L’AFG espère que les mesures sur l’intéressement et la participation permettront d’augmenter le nombre d’entreprises équipées.

Si le contexte boursier n’avait pas été si « agité » au second semestre 2007, la progression aurait été plus importante que 6,3 %. Au 30 juin dernier, le compteur de l’épargne salariale affichait encore près de 94 milliards d’euros, mais à la fin de l’année il était redescendu à 87,6 milliards, selon les chiffres de l’Association française de la gestion financière (AFG).
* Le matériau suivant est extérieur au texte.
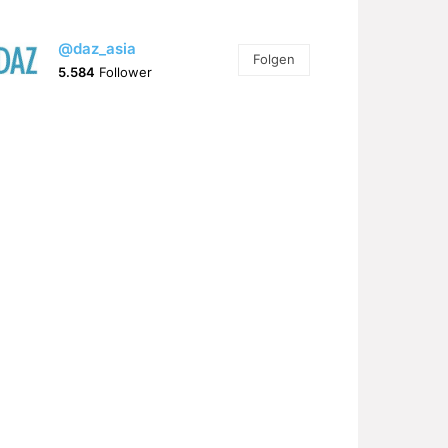
@daz_asia
Folgen
5.584
Follower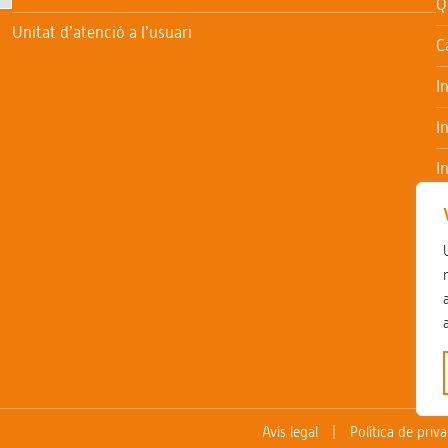
Q
Unitat d’atenció a l’usuari
C
I
I
I
I
T
Avís legal
Política de priva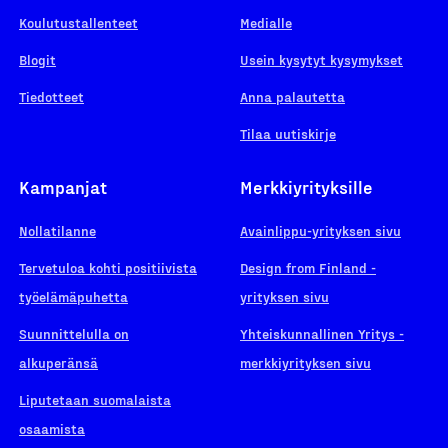
Koulutustallenteet
Medialle
Blogit
Usein kysytyt kysymykset
Tiedotteet
Anna palautetta
Tilaa uutiskirje
Kampanjat
Merkkiyrityksille
Nollatilanne
Avainlippu-yrityksen sivu
Tervetuloa kohti positiivista
Design from Finland -
työelämäpuhetta
yrityksen sivu
Suunnittelulla on
Yhteiskunnallinen Yritys -
alkuperänsä
merkkiyrityksen sivu
Liputetaan suomalaista
osaamista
Au total, 13,9 milliards d’euros ont alimenté le dispositif, dont 1,8 milliard au titre de l’abondement des entreprises et 2,6 milliards au titre de l’intéressement, tandis que près de la moitié (6,3 milliards) provenait de la participation. De plus, les salariés ont volontairement versé 3,2 milliards d’euros. Les retraits, anticipés ou intervenant à l’issue de la période des cinq ans, ont totalisé 11,6 milliards d’euros, les effets de la mesure de déblocage du président Sarkozy n’étant pas encore pris en compte.
Près de la moitié des encours, soit 43,3 milliards d’euros, ont été investis en titres de l’entreprise. « Ainsi, (...) l’épargne salariale contribue non seulement à l’investissement productif, mais participe également à la croissance (...), grâce à un flux constant d’encours vers la consommation et l’investissement immobilier », rappelle l’AFG. « Mettre fin au blocage de la participation bouleverserait cet équilibre, compromettant la stabilité du capital des entreprises, et fragilisant encore les salariés les moins aisés », plaide l’association.
 
Onze millions de personnes travaillant dans près de 190.000 sociétés détiennent désormais un compte d’épargne salariale, « soit près de 70 % des salariés du secteur privé en France », détaille l’AFG. Saluant la «progression significative » que constitue la hausse de 15 % du nombre d’entreprises équipées, l’association plaide de nouveau pour « des mesures incitatives fiscales fortes en faveur de l’intéressement ». Et ce afin de « réduire sensiblement les différences qui persistent encore » en termes de taux d’équipement (voir tableau) entre les salariés des grandes entreprises et ceux des PME.